[Stored data entries]

------------------------------------------------------------

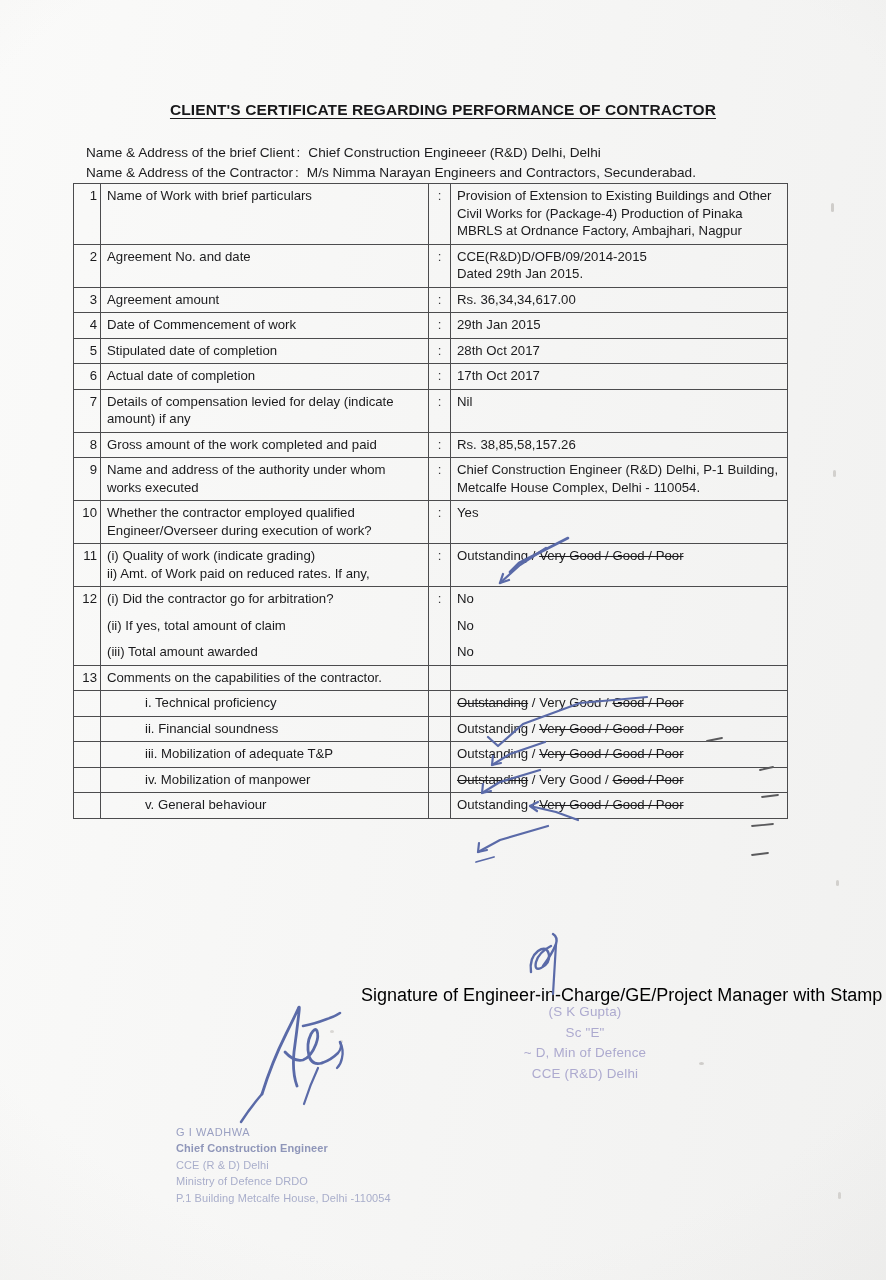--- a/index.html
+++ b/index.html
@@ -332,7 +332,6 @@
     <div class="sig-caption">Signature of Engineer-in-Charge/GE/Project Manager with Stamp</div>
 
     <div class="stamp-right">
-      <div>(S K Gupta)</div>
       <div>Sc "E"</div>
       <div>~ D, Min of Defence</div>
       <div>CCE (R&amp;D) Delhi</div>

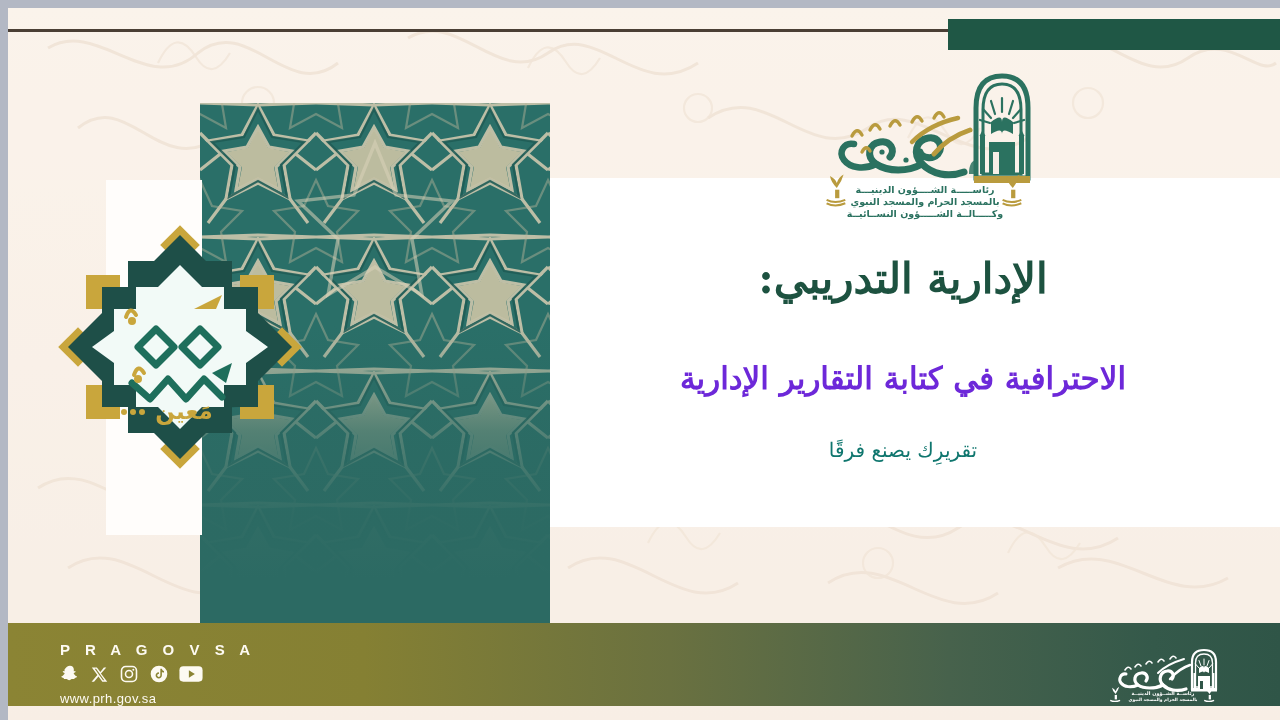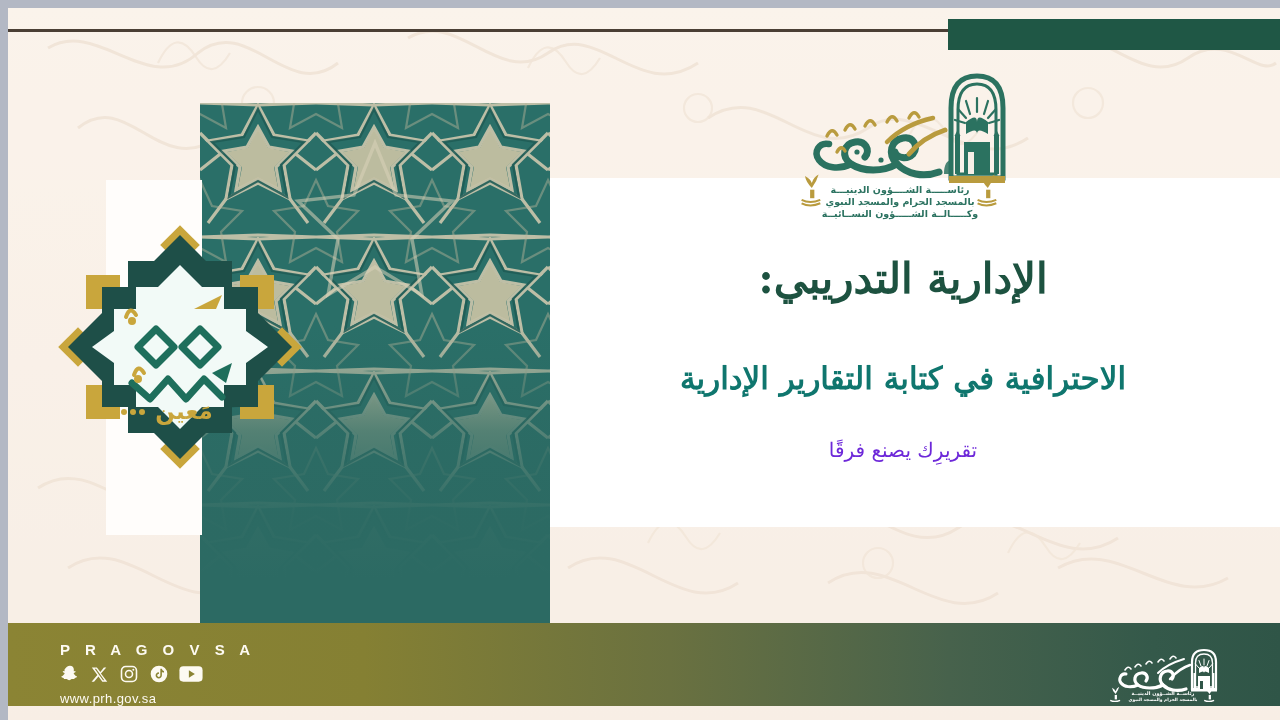--- a/index.html
+++ b/index.html
@@ -67,7 +67,7 @@
 
   
   .header-logo{
-    position:absolute; left:783px; top:52px; width:218px; height:160px;
+    position:absolute; left:808px; top:52px; width:218px; height:160px;
   }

------------------------------------------------------------

## Task goal
Drop the images and quote the entries word for word.

## Answer to the problem
--- a/index.html
+++ b/index.html
@@ -332,7 +332,6 @@
     <div class="sig-caption">Signature of Engineer-in-Charge/GE/Project Manager with Stamp</div>
 
     <div class="stamp-right">
-      <div>(S K Gupta)</div>
       <div>Sc "E"</div>
       <div>~ D, Min of Defence</div>
       <div>CCE (R&amp;D) Delhi</div>

--- a/index.html
+++ b/index.html
@@ -67,7 +67,7 @@
 
   
   .header-logo{
-    position:absolute; left:783px; top:52px; width:218px; height:160px;
+    position:absolute; left:808px; top:52px; width:218px; height:160px;
   }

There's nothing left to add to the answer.